Every time we lose a fermentation tradition, every time someone's grandmother dies without passing on her recipe or her methods, all the times we have anihilated a people or race, or shamed traditional foods, banned a food or drink,  the world is bankrupted of that specific knowledge. That specific touch.

I guess this is why I am drawn to teach. Tell stories, write books or here on this site... not knowing if anyone will read it. And more romantically, why I bend over dandelion patches and remember I have a nose.

Not because fermentation is trendy or because probiotics are having a moment.
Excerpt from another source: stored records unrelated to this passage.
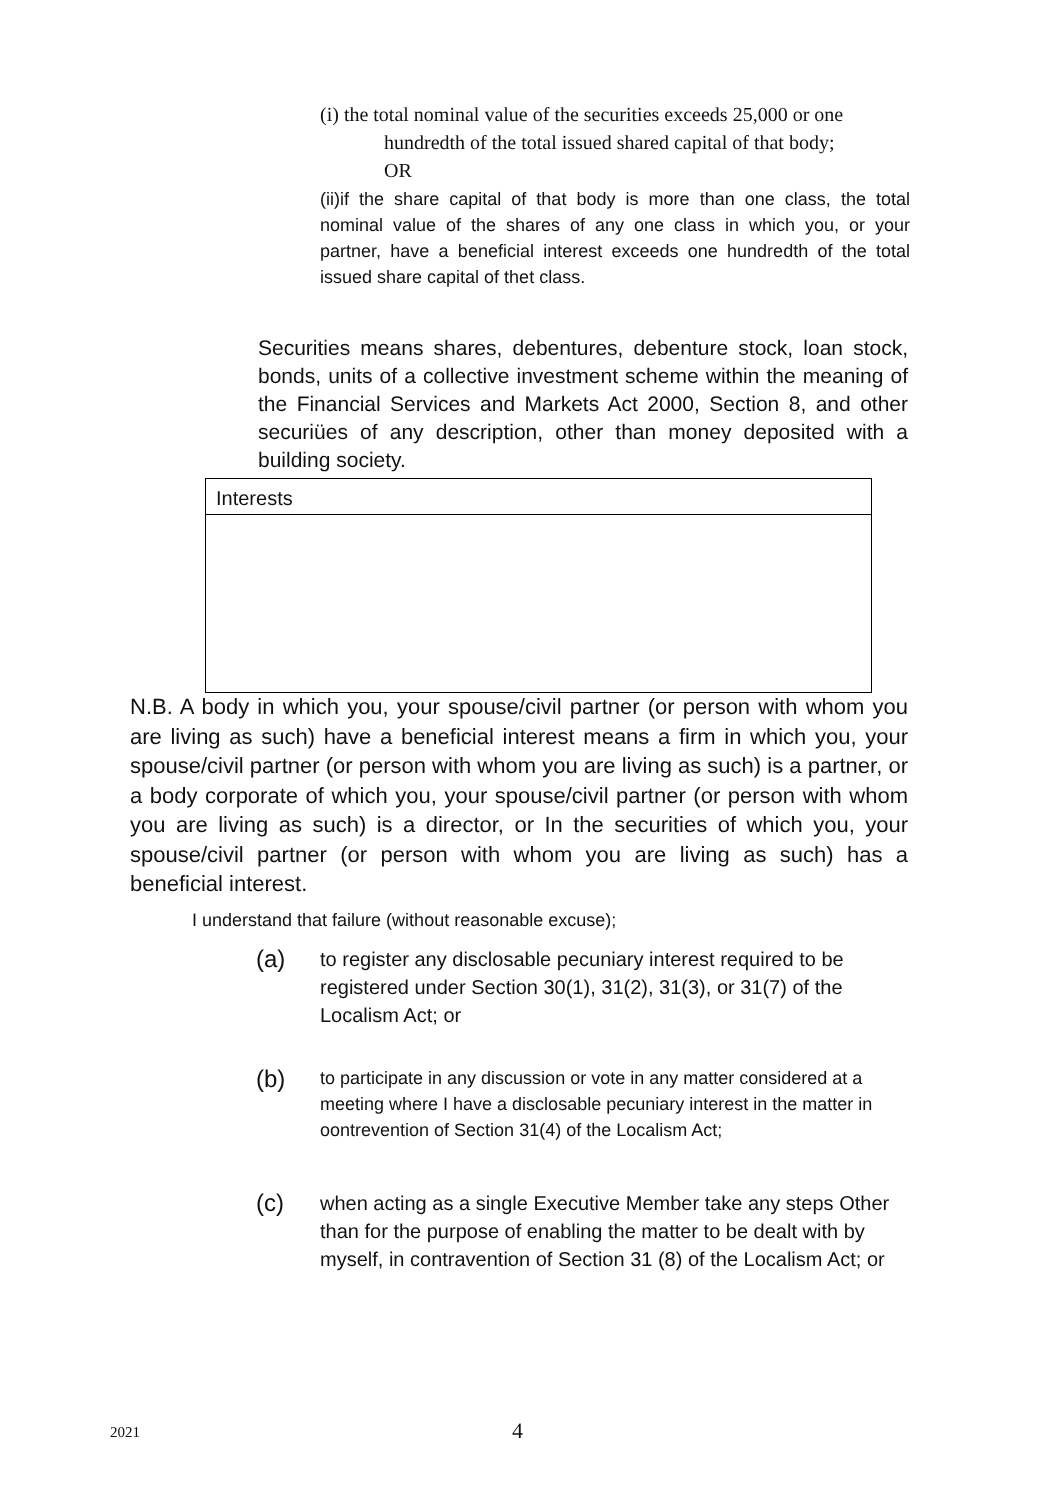(i) the total nominal value of the securities exceeds 25,000 or one
hundredth of the total issued shared capital of that body;
OR
(ii)if the share capital of that body is more than one class, the total nominal value of the shares of any one class in which you, or your partner, have a beneficial interest exceeds one hundredth of the total issued share capital of thet class.
Securities means shares, debentures, debenture stock, loan stock, bonds, units of a collective investment scheme within the meaning of the Financial Services and Markets Act 2000, Section 8, and other securiües of any description, other than money deposited with a building society.
Interests
N.B. A body in which you, your spouse/civil partner (or person with whom you are living as such) have a beneficial interest means a firm in which you, your spouse/civil partner (or person with whom you are living as such) is a partner, or a body corporate of which you, your spouse/civil partner (or person with whom you are living as such) is a director, or In the securities of which you, your spouse/civil partner (or person with whom you are living as such) has a beneficial interest.
I understand that failure (without reasonable excuse);
(a) to register any disclosable pecuniary interest required to be registered under Section 30(1), 31(2), 31(3), or 31(7) of the Localism Act; or
(b) to participate in any discussion or vote in any matter considered at a meeting where I have a disclosable pecuniary interest in the matter in oontrevention of Section 31(4) of the Localism Act;
(c) when acting as a single Executive Member take any steps Other than for the purpose of enabling the matter to be dealt with by myself, in contravention of Section 31 (8) of the Localism Act; or
2021 4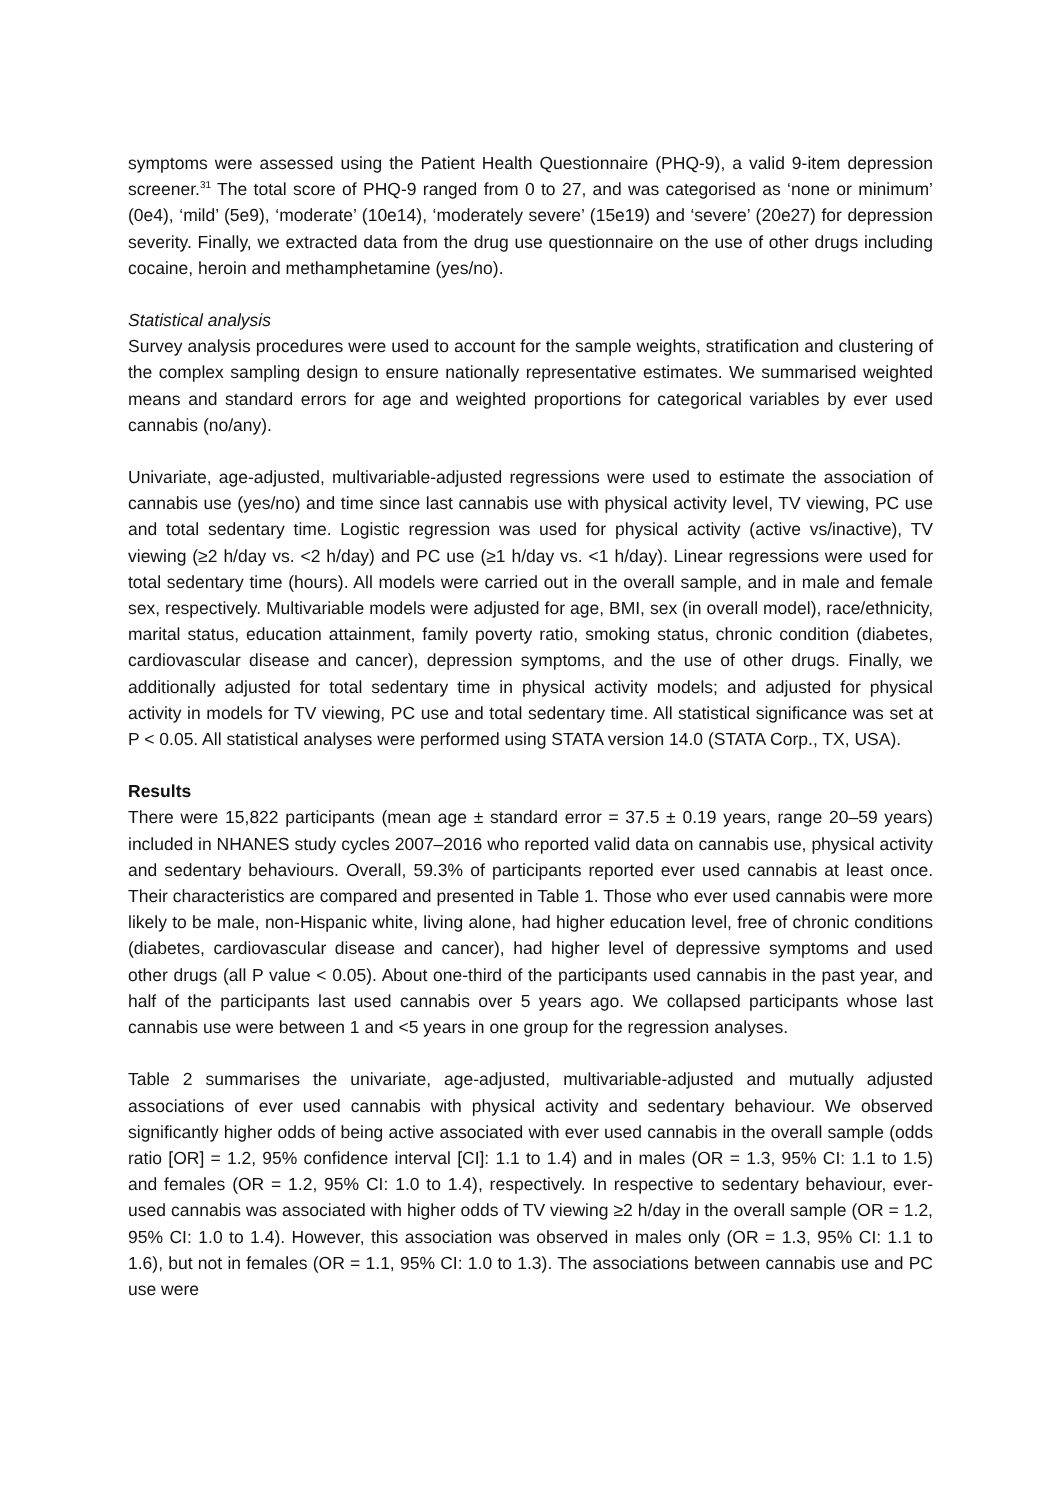symptoms were assessed using the Patient Health Questionnaire (PHQ-9), a valid 9-item depression screener.<sup>31</sup> The total score of PHQ-9 ranged from 0 to 27, and was categorised as ‘none or minimum’ (0e4), ‘mild’ (5e9), ‘moderate’ (10e14), ‘moderately severe’ (15e19) and ‘severe’ (20e27) for depression severity. Finally, we extracted data from the drug use questionnaire on the use of other drugs including cocaine, heroin and methamphetamine (yes/no).
Statistical analysis
Survey analysis procedures were used to account for the sample weights, stratification and clustering of the complex sampling design to ensure nationally representative estimates. We summarised weighted means and standard errors for age and weighted proportions for categorical variables by ever used cannabis (no/any).
Univariate, age-adjusted, multivariable-adjusted regressions were used to estimate the association of cannabis use (yes/no) and time since last cannabis use with physical activity level, TV viewing, PC use and total sedentary time. Logistic regression was used for physical activity (active vs/inactive), TV viewing (≥2 h/day vs. <2 h/day) and PC use (≥1 h/day vs. <1 h/day). Linear regressions were used for total sedentary time (hours). All models were carried out in the overall sample, and in male and female sex, respectively. Multivariable models were adjusted for age, BMI, sex (in overall model), race/ethnicity, marital status, education attainment, family poverty ratio, smoking status, chronic condition (diabetes, cardiovascular disease and cancer), depression symptoms, and the use of other drugs. Finally, we additionally adjusted for total sedentary time in physical activity models; and adjusted for physical activity in models for TV viewing, PC use and total sedentary time. All statistical significance was set at P < 0.05. All statistical analyses were performed using STATA version 14.0 (STATA Corp., TX, USA).
Results
There were 15,822 participants (mean age ± standard error = 37.5 ± 0.19 years, range 20–59 years) included in NHANES study cycles 2007–2016 who reported valid data on cannabis use, physical activity and sedentary behaviours. Overall, 59.3% of participants reported ever used cannabis at least once. Their characteristics are compared and presented in Table 1. Those who ever used cannabis were more likely to be male, non-Hispanic white, living alone, had higher education level, free of chronic conditions (diabetes, cardiovascular disease and cancer), had higher level of depressive symptoms and used other drugs (all P value < 0.05). About one-third of the participants used cannabis in the past year, and half of the participants last used cannabis over 5 years ago. We collapsed participants whose last cannabis use were between 1 and <5 years in one group for the regression analyses.
Table 2 summarises the univariate, age-adjusted, multivariable-adjusted and mutually adjusted associations of ever used cannabis with physical activity and sedentary behaviour. We observed significantly higher odds of being active associated with ever used cannabis in the overall sample (odds ratio [OR] = 1.2, 95% confidence interval [CI]: 1.1 to 1.4) and in males (OR = 1.3, 95% CI: 1.1 to 1.5) and females (OR = 1.2, 95% CI: 1.0 to 1.4), respectively. In respective to sedentary behaviour, ever-used cannabis was associated with higher odds of TV viewing ≥2 h/day in the overall sample (OR = 1.2, 95% CI: 1.0 to 1.4). However, this association was observed in males only (OR = 1.3, 95% CI: 1.1 to 1.6), but not in females (OR = 1.1, 95% CI: 1.0 to 1.3). The associations between cannabis use and PC use were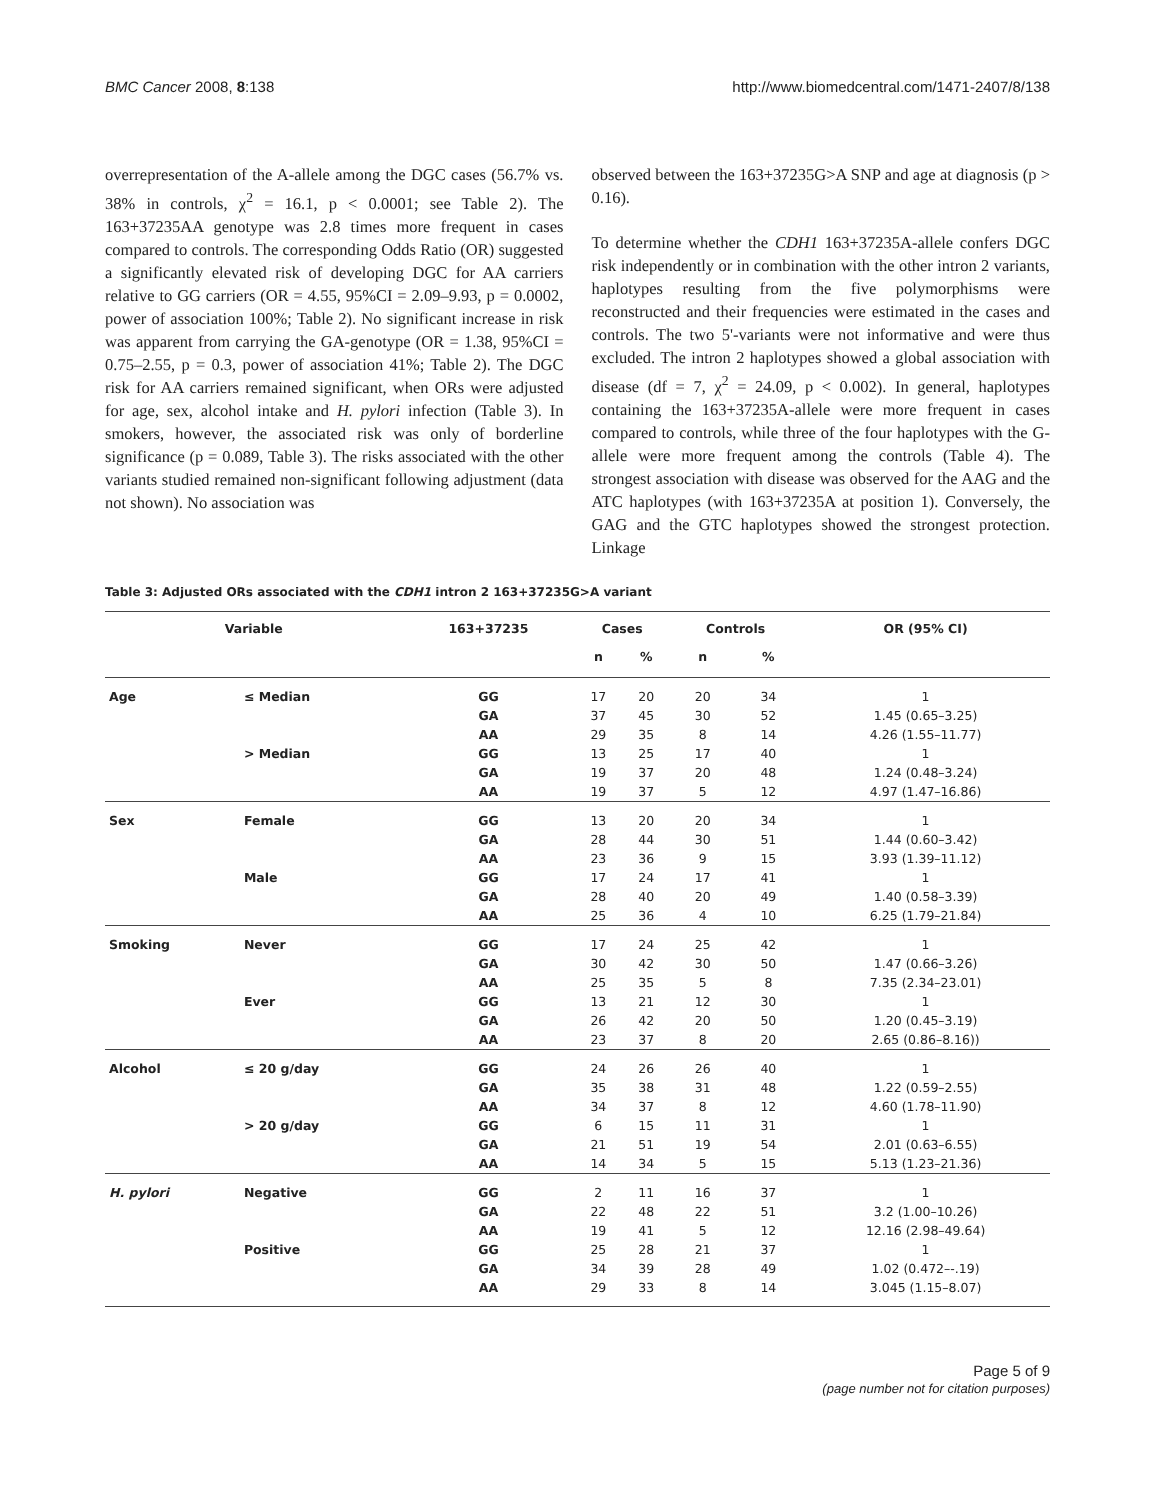BMC Cancer 2008, 8:138 http://www.biomedcentral.com/1471-2407/8/138
overrepresentation of the A-allele among the DGC cases (56.7% vs. 38% in controls, χ<sup>2</sup> = 16.1, p < 0.0001; see Table 2). The 163+37235AA genotype was 2.8 times more frequent in cases compared to controls. The corresponding Odds Ratio (OR) suggested a significantly elevated risk of developing DGC for AA carriers relative to GG carriers (OR = 4.55, 95%CI = 2.09–9.93, p = 0.0002, power of association 100%; Table 2). No significant increase in risk was apparent from carrying the GA-genotype (OR = 1.38, 95%CI = 0.75–2.55, p = 0.3, power of association 41%; Table 2). The DGC risk for AA carriers remained significant, when ORs were adjusted for age, sex, alcohol intake and H. pylori infection (Table 3). In smokers, however, the associated risk was only of borderline significance (p = 0.089, Table 3). The risks associated with the other variants studied remained non-significant following adjustment (data not shown). No association was
observed between the 163+37235G>A SNP and age at diagnosis (p > 0.16).
To determine whether the CDH1 163+37235A-allele confers DGC risk independently or in combination with the other intron 2 variants, haplotypes resulting from the five polymorphisms were reconstructed and their frequencies were estimated in the cases and controls. The two 5'-variants were not informative and were thus excluded. The intron 2 haplotypes showed a global association with disease (df = 7, χ<sup>2</sup> = 24.09, p < 0.002). In general, haplotypes containing the 163+37235A-allele were more frequent in cases compared to controls, while three of the four haplotypes with the G-allele were more frequent among the controls (Table 4). The strongest association with disease was observed for the AAG and the ATC haplotypes (with 163+37235A at position 1). Conversely, the GAG and the GTC haplotypes showed the strongest protection. Linkage
Table 3: Adjusted ORs associated with the CDH1 intron 2 163+37235G>A variant
| Variable | | 163+37235 | Cases | | Controls | | OR (95% CI) |
| --- | --- | --- | --- | --- | --- | --- | --- |
| | | | n | % | n | % | |
| Age | ≤ Median | GG | 17 | 20 | 20 | 34 | 1 |
| | | GA | 37 | 45 | 30 | 52 | 1.45 (0.65–3.25) |
| | | AA | 29 | 35 | 8 | 14 | 4.26 (1.55–11.77) |
| | > Median | GG | 13 | 25 | 17 | 40 | 1 |
| | | GA | 19 | 37 | 20 | 48 | 1.24 (0.48–3.24) |
| | | AA | 19 | 37 | 5 | 12 | 4.97 (1.47–16.86) |
| Sex | Female | GG | 13 | 20 | 20 | 34 | 1 |
| | | GA | 28 | 44 | 30 | 51 | 1.44 (0.60–3.42) |
| | | AA | 23 | 36 | 9 | 15 | 3.93 (1.39–11.12) |
| | Male | GG | 17 | 24 | 17 | 41 | 1 |
| | | GA | 28 | 40 | 20 | 49 | 1.40 (0.58–3.39) |
| | | AA | 25 | 36 | 4 | 10 | 6.25 (1.79–21.84) |
| Smoking | Never | GG | 17 | 24 | 25 | 42 | 1 |
| | | GA | 30 | 42 | 30 | 50 | 1.47 (0.66–3.26) |
| | | AA | 25 | 35 | 5 | 8 | 7.35 (2.34–23.01) |
| | Ever | GG | 13 | 21 | 12 | 30 | 1 |
| | | GA | 26 | 42 | 20 | 50 | 1.20 (0.45–3.19) |
| | | AA | 23 | 37 | 8 | 20 | 2.65 (0.86–8.16)) |
| Alcohol | ≤ 20 g/day | GG | 24 | 26 | 26 | 40 | 1 |
| | | GA | 35 | 38 | 31 | 48 | 1.22 (0.59–2.55) |
| | | AA | 34 | 37 | 8 | 12 | 4.60 (1.78–11.90) |
| | > 20 g/day | GG | 6 | 15 | 11 | 31 | 1 |
| | | GA | 21 | 51 | 19 | 54 | 2.01 (0.63–6.55) |
| | | AA | 14 | 34 | 5 | 15 | 5.13 (1.23–21.36) |
| H. pylori | Negative | GG | 2 | 11 | 16 | 37 | 1 |
| | | GA | 22 | 48 | 22 | 51 | 3.2 (1.00–10.26) |
| | | AA | 19 | 41 | 5 | 12 | 12.16 (2.98–49.64) |
| | Positive | GG | 25 | 28 | 21 | 37 | 1 |
| | | GA | 34 | 39 | 28 | 49 | 1.02 (0.472–-.19) |
| | | AA | 29 | 33 | 8 | 14 | 3.045 (1.15–8.07) |
Page 5 of 9
(page number not for citation purposes)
But because these are practices that connect us - to our ancestors, to each other, to the invisible world of bacteria and yeasts that makes life possible, to the simple act of touching something and changing it into something like us.

Gardening is the handiest excuse for being a philosopher, Bradbury said.

But so is fermentation.

Nobody guesses, nobody accuses, nobody knows - but there you are, thinking things through, alone with your dandelions and your buckets and your ancient, invisible allies.

There you are, doing work that women have done for thousands of years.

There you are, bending over, remembering you have a nose.

There you are, making wine from weeds.

There you are, holding summer in your hand.